Here are Some Key Points:
The ill-fated booster played a pivotal role in the first privately launched spaceflight to the International Space Station (ISS), carrying NASA astronauts Bob Behnken and Douglas Hurley.
This mission, part of the Commercial Crew Program (CCP), was a historic demonstration of SpaceX’s capabilities.
Impressive Track Record:
The Falcon 9 program, considered one of the most successful in the history of space launches, boasted a remarkable streak of 19 consecutive successful missions.
This fleet, designed for reusability, significantly reduced launch costs and facilitated the deployment of over a thousand satellites into space.
SpaceX’s rapid rocket reusability, coupled with a growing fleet, played a pivotal role in the success of the Starlink low Earth orbit (LEO) satellite internet constellation.

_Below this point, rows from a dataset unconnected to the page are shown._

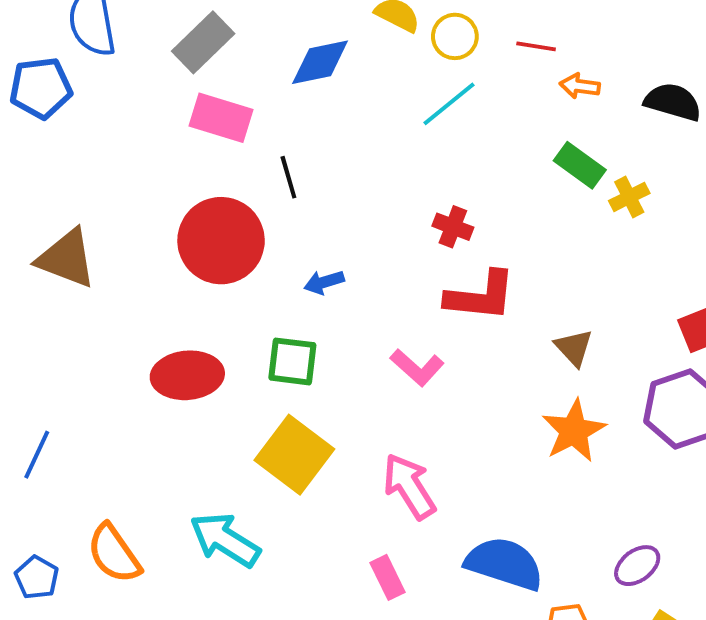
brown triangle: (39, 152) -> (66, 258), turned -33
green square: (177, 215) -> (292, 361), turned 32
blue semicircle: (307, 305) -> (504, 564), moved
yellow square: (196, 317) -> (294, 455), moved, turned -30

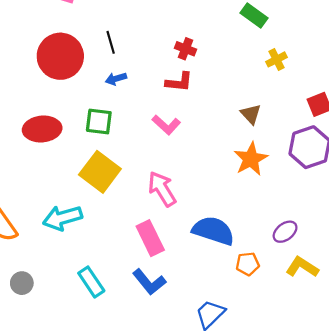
black line: (288, 177) -> (111, 42), moved
yellow cross: (629, 197) -> (276, 59), moved
red L-shape: (481, 296) -> (179, 82), moved, size x0.7
cyan arrow: (225, 540) -> (62, 218), turned -48
pink rectangle: (387, 577) -> (150, 238), size x1.5

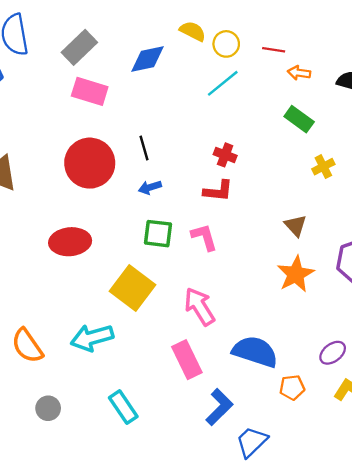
green square: (99, 121) -> (158, 234), moved
pink L-shape: (166, 125) -> (204, 237), turned -148
blue L-shape: (149, 282) -> (219, 407), moved, turned -96

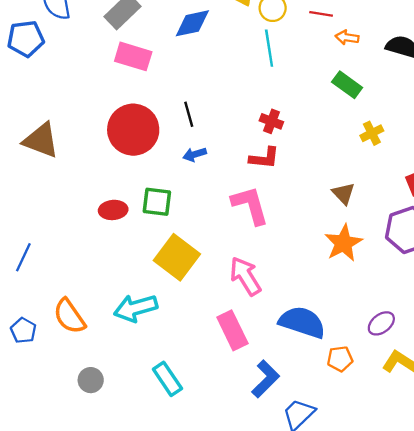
cyan line: (223, 83) -> (269, 48), turned -60
green square: (158, 234) -> (157, 202), moved
pink L-shape: (204, 237) -> (250, 205), size x1.4
red ellipse: (70, 242) -> (113, 210), size x0.7

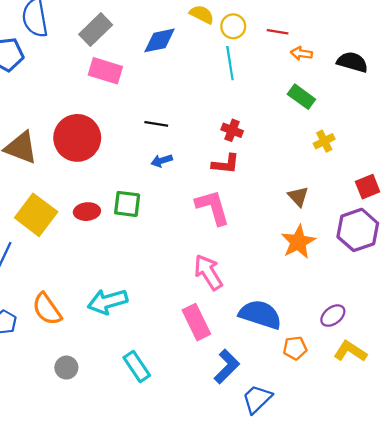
black line: (189, 114) -> (156, 124), turned -65
red circle: (133, 130) -> (77, 138), moved
yellow square: (177, 257) -> (36, 215), moved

This accomplishment is a testament to the efficiency and cost-effectiveness of the Falcon 9 program.
Beyond crewed missions, the booster was instrumental in launching a South Korean military satellite, multiple satellite ride-share missions, and a series of Starlink missions.
Throughout three and a half years, it lifted an impressive 260 metric tons of cargo into space.
The recent incident, where the booster tipped into the ocean, is a rare occurrence for SpaceX.
The company attributed it to adverse weather conditions, emphasizing changes to the mechanical design of the Falcon 9’s legs to prevent similar mishaps in the future.
Despite the setback, there is optimism regarding salvaging the booster from the ocean. SpaceX’s VP of Launch shared insights on the incident, and footage from the drone ship revealed the extent of the loss.